## [GIVEN REQUEST]
Please quote the listing below from its first line through the line containing "var sketch = newSketch(context, id", inclusive, reproducing each line unchanged.

## [RAW RECORDS]
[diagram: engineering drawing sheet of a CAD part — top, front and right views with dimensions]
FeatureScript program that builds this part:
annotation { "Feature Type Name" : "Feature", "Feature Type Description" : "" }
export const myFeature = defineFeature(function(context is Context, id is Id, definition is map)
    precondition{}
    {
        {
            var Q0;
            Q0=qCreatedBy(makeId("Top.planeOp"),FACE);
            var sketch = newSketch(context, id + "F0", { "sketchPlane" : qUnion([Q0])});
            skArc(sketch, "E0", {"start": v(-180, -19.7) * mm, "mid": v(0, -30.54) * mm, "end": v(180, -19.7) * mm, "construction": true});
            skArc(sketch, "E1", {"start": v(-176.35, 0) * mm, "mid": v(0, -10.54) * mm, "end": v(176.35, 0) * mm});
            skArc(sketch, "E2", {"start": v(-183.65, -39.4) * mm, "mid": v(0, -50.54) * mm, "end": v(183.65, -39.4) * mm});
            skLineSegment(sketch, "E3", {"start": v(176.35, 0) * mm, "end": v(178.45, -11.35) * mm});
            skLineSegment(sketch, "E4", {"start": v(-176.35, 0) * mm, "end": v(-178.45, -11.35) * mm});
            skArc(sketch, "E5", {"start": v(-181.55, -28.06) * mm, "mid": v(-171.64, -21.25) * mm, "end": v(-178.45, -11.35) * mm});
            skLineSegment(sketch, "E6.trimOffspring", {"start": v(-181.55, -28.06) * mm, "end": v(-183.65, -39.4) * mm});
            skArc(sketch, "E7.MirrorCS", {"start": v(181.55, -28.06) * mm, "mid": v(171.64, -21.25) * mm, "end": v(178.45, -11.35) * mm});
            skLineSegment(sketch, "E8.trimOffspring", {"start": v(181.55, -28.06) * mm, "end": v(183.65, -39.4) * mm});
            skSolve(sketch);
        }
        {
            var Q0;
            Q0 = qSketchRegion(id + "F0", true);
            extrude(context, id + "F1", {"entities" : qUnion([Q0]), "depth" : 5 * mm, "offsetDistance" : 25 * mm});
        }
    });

## [EXPECTED OUTPUT]
[diagram: engineering drawing sheet of a CAD part — top, front and right views with dimensions]
FeatureScript program that builds this part:
annotation { "Feature Type Name" : "Feature", "Feature Type Description" : "" }
export const myFeature = defineFeature(function(context is Context, id is Id, definition is map)
    precondition{}
    {
        {
            var Q0;
            Q0=qCreatedBy(makeId("Top.planeOp"),FACE);
            var sketch = newSketch(context, id + "F0", { "sketchPlane" : qUnion([Q0])});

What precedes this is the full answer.